According to the United States Government Accountability Office (GAO), approximately 14 percent of the money paid to providers for Medicare claims is wasted on health fraud. Most authorities estimate that about $100 billion U.S. Dollars (USD) per year are lost to this problem. False claim plots to misrepresent the scope and nature of treatments or the diagnosis for which the treatments were indicated constitute the most common form of health fraud. Other illegal practices include double billing, kickbacks, miscoding, unbundling of services, and failure to collect coinsurance payments. The OIG has specifically found that the most common offenders for inappropriate and deceptive billing are chiropractic practices and practices in which chiropractic plays a role.
Investigations of personal injury mills have yielded evidence of health fraud in the form of billing for nonexistent or negligible injuries, fabrication of diagnoses, delivery of expensive and unnecessary services and supplies, and payments to the “victims” to knowingly participate. Recruiters, called runners or cappers, actively seek out auto injury and workman’s compensation cases to sustain the mill. Health insurance companies identify health fraud in these settings by red flagging unusual patterns of sustained and excessive billing by a small number of providers for a large number of patients. Other scams include companies that recruit terminally ill patients to apply for multiple life insurance policies and lie about the health of the applicant. The applicant receives a small percentage of the face value of each policy from the unscrupulous company, but the company receives the face value of many policies when the policyholder dies.

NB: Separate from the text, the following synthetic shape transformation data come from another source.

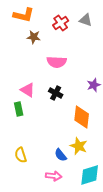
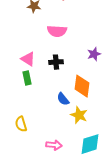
black cross: (56, 93) -> (56, 62), turned -32
green rectangle: (19, 109) -> (27, 78), moved
blue semicircle: (61, 155) -> (63, 99), moved

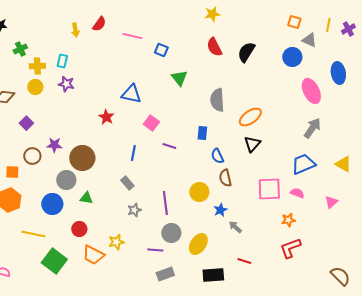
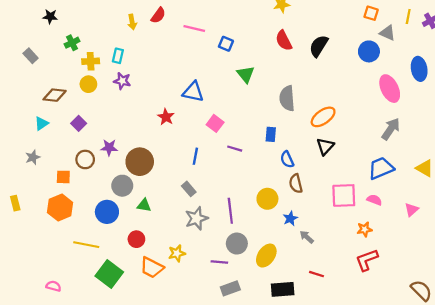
gray star: (134, 210) -> (196, 218), size x1.5

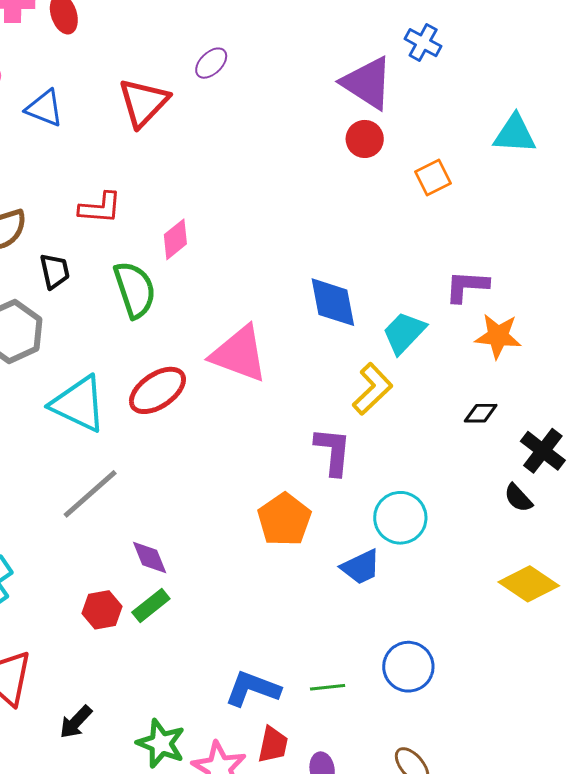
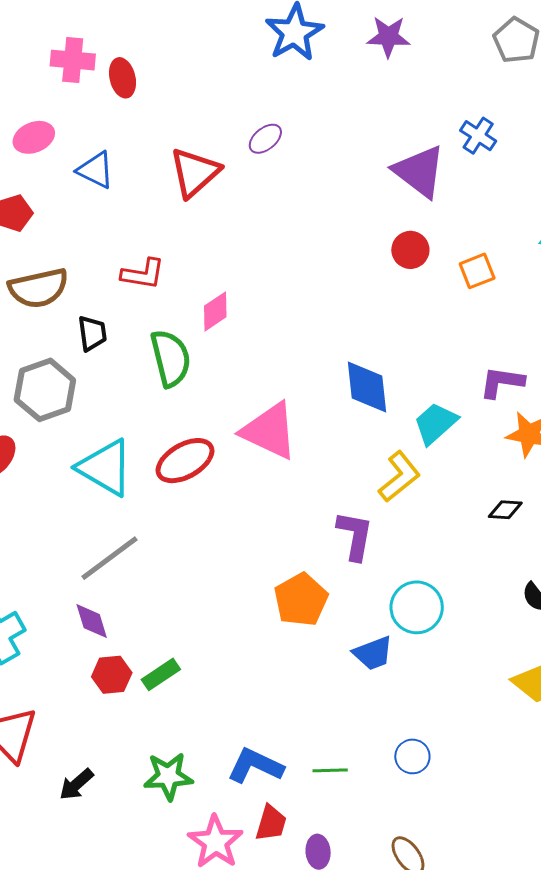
red circle: (365, 139) -> (410, 250), moved
purple diamond: (150, 558) -> (92, 621), moved
blue circle: (408, 667) -> (412, 756), size x0.7
green star: (161, 743) -> (168, 776), moved, turned -30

Unauthorized or false health insurance companies also result in millions of dollars each year in unpaid claims. Anti-fraud experts advise consumers to steer clear of companies that sell policies with generous benefits at costs that are well below average. Other red flags include health insurance companies that require the user to join a membership or association, unlicensed companies in a given state, and companies of which the customer has never heard. Consumers can check out companies by calling their local Better Business Bureau (BBB), Federal Bureau of Investigation, state Health Insurance Commissioner, or the OIG.